§ **EXERCISE**: Lay out as a numbered list the lines of the entries from the line containing "Count of sticks on the white backdrop: 45" through the end of the entries, both ends included, with blank lines omitted. Leave the pictures out of your answer.

§ **GIVEN ENTRIES**:
________________

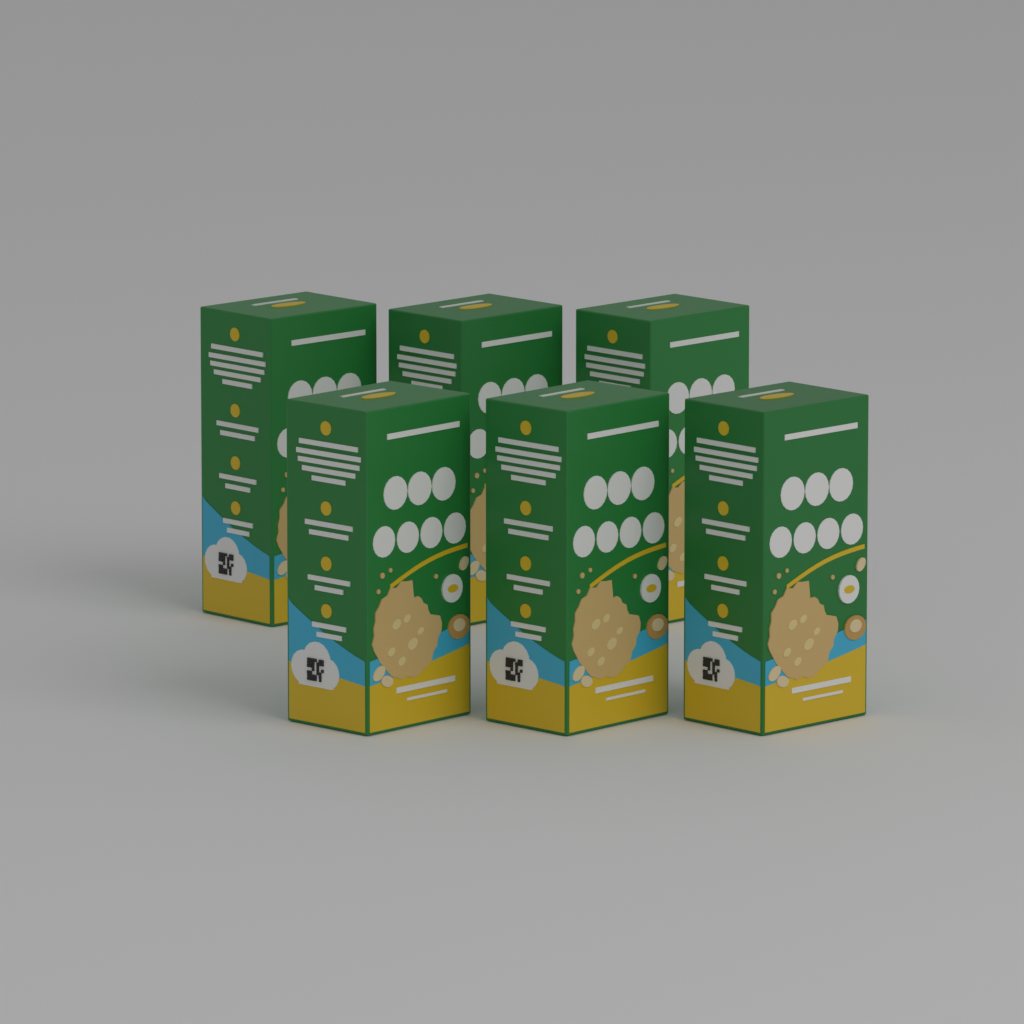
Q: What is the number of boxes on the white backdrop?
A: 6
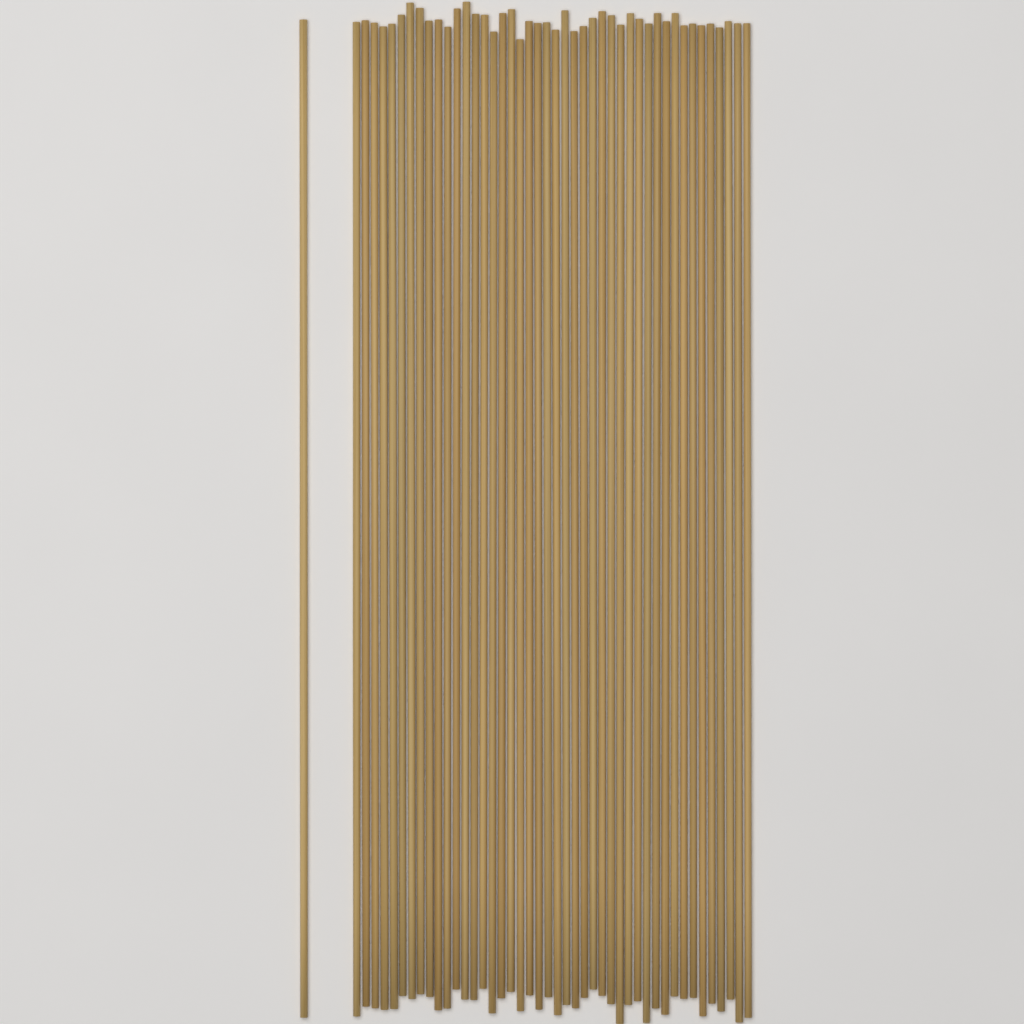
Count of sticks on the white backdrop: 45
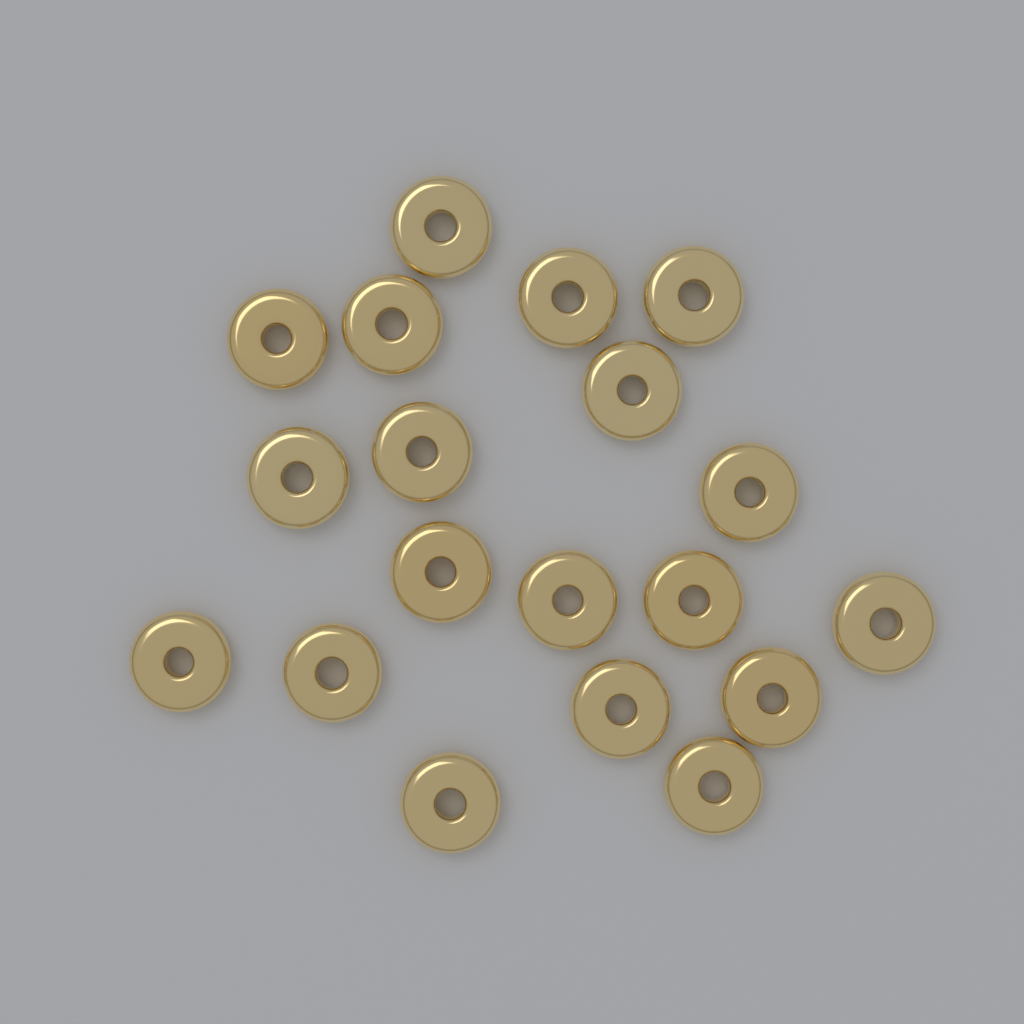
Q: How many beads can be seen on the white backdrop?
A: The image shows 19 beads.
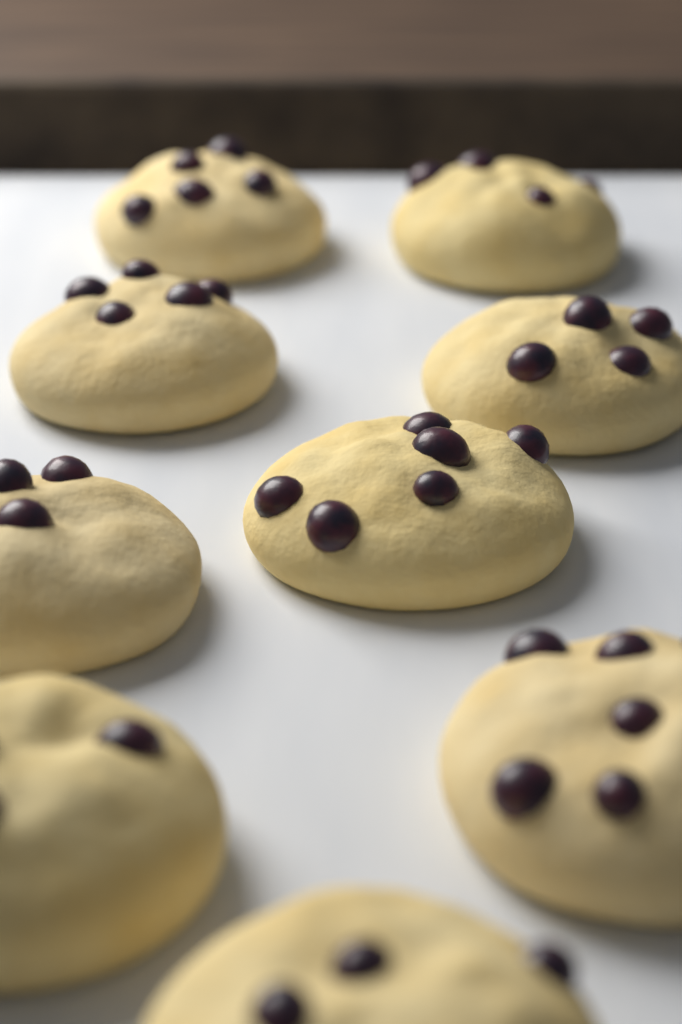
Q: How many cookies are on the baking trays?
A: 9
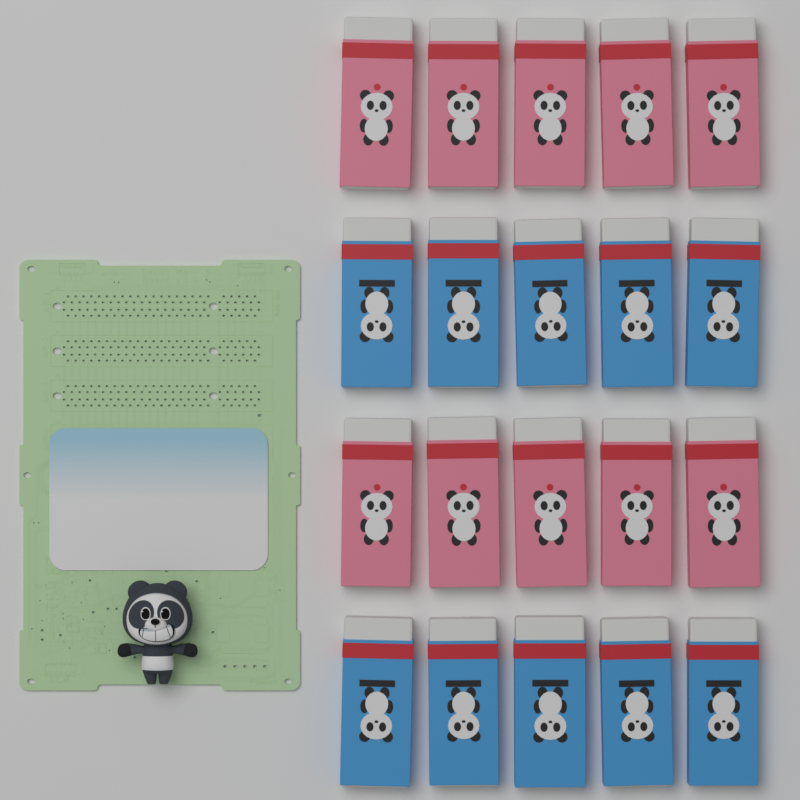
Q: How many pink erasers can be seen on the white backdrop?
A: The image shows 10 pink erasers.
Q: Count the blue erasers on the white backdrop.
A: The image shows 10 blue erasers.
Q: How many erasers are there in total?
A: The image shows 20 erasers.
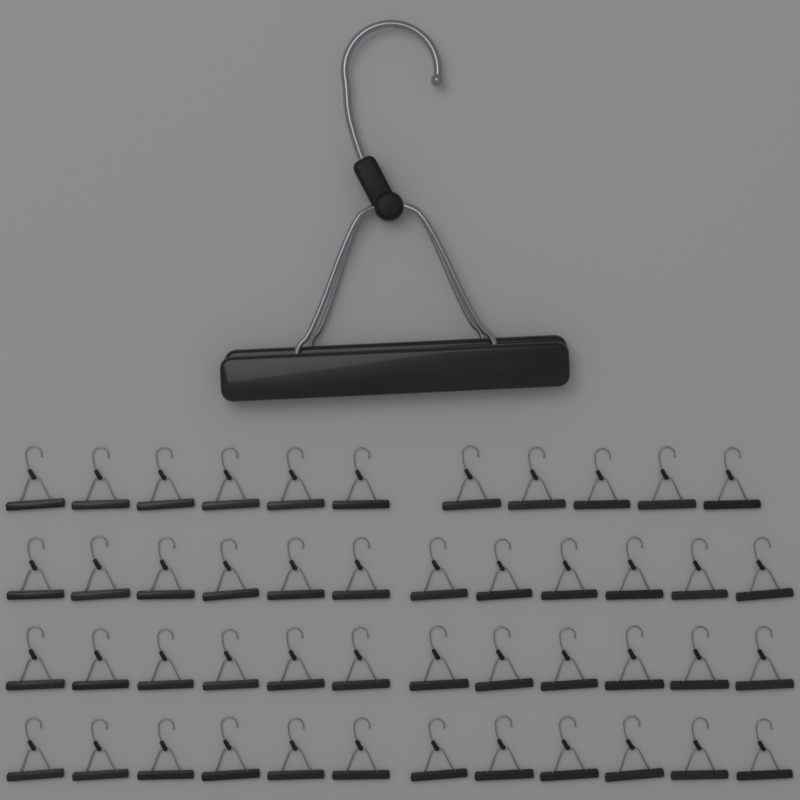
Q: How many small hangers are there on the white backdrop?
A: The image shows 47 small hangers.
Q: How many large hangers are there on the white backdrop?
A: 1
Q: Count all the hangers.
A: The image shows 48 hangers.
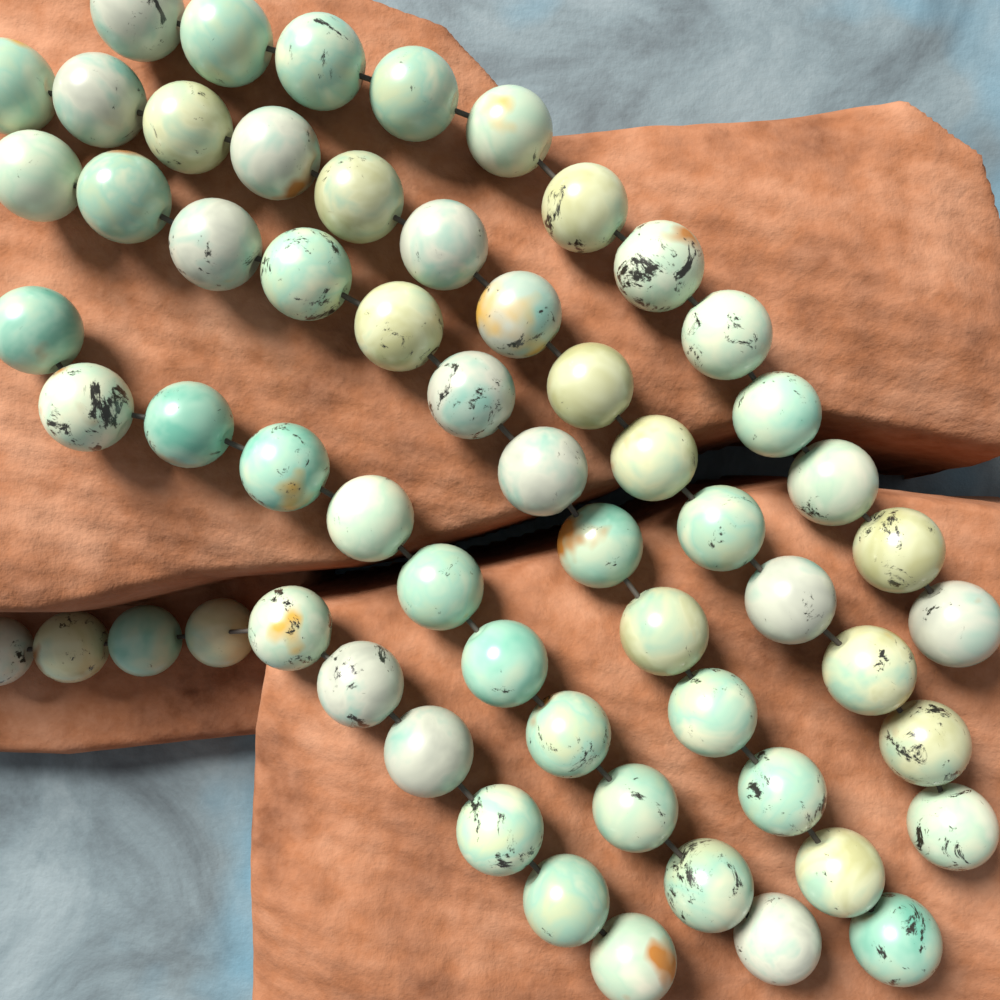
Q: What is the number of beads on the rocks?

________________

§ **REPLY TO THE TASK**:
1. Count of sticks on the white backdrop: 45
2. Q: How many beads can be seen on the white backdrop?
3. A: The image shows 19 beads.
4. Q: How many cookies are on the baking trays?
5. A: 9
6. Q: How many pink erasers can be seen on the white backdrop?
7. A: The image shows 10 pink erasers.
8. Q: Count the blue erasers on the white backdrop.
9. A: The image shows 10 blue erasers.
10. Q: How many erasers are there in total?
11. A: The image shows 20 erasers.
12. Q: How many small hangers are there on the white backdrop?
13. A: The image shows 47 small hangers.
14. Q: How many large hangers are there on the white backdrop?
15. A: 1
16. Q: Count all the hangers.
17. A: The image shows 48 hangers.
18. Q: What is the number of beads on the rocks?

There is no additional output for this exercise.